Le secteur privé, qui s’accapare 90% du nombre d’accouchements, enregistre un taux supérieur du recours à la césarienne, se situant à 66% contre seulement 25% dans le secteur public. Certaines structures privées d’hospitalisation à Casablanca, Rabat, Fès, Agadir, Kénitra et El Jadida, ont même franchi la barre de 80% en 2017. Elément qui retient l’attention, relève la CNOPS: 72% des femmes césarisées en 2017 étaient âgées entre 20 et 35 ans.

Les taux enregistrés à la CNOPS contrastent avec les recommandations de l’OMS (taux maximum de 15%), ou encore avec la moyenne des 36 pays adhérents à l'Organisation de coopération et de développement économiques (27,9%), dont la Turquie, la France, le Japon, l’Allemagne, l’Espagne, etc. et des pays comme l'Égypte (55,5 %), l'Argentine (43,1 %) ou la Colombie (36,9 %), selon un rapport de l’OMS publié en 2018.

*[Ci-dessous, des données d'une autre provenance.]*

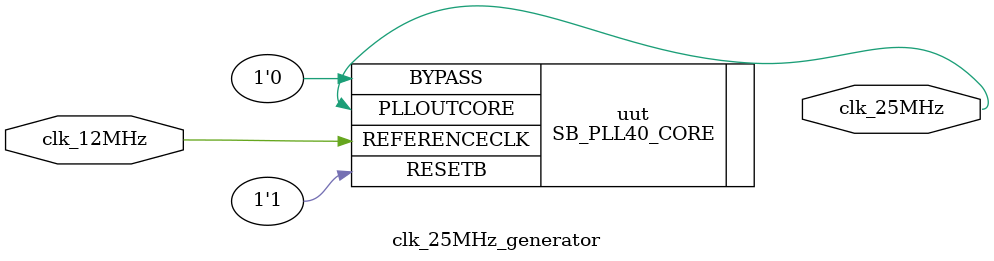
<source format=v>

module clk_25MHz_generator(
			   input wire  clk_12MHz,
			   output wire clk_25MHz
			   );

`ifndef SYNTHESIS
   // SIMULATION
   assign clk_25MHz = clk_12MHz;
`else
   // SYNTHESIS
   SB_PLL40_CORE #(
		   .FEEDBACK_PATH("SIMPLE"),
		   .PLLOUT_SELECT("GENCLK"),
		   .DIVR(4'b0000),
		   .DIVF(7'b0101111),
		   .DIVQ(3'b100),
		   .FILTER_RANGE(3'b001),
		   ) uut (
			  .REFERENCECLK(clk_12MHz),
			  .PLLOUTCORE(clk_25MHz),
			  .RESETB(1'b1),
			  .BYPASS(1'b0)
			  );
`endif

endmodule

</source>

Consécutivement, les dépenses des césariennes sont passées de 13 millions de dirhams en 2006 à 130 millions de dirhams en 2017, alors que l’alignement des prestataires de soins sur un taux ne dépassant pas 25% (à l’instar du taux constaté au niveau du secteur public) aurait permis à la Caisse de faire des économies de plus de 70 millions de dirhams en moyenne par an.

Pour maîtriser l’envolée de ce poste, la CNOPS a décidé de conditionner le paiement de toute césarienne à la production d’un rapport médical justifiant médicalement le recours à cette pratique. 

Selon l’Organisation mondiale de la santé, «bien qu’elle permette de sauver des vies, il arrive souvent qu’elle (la césarienne) soit pratiquée sans être médicalement nécessaire, risquant alors d’exposer la mère et l’enfant à des problèmes de santé à court, moyen et long termes». Selon un rapport de l’OCDE publié en 2017, les actes médicaux inutiles et les gaspillages représentent 20% des dépenses de santé.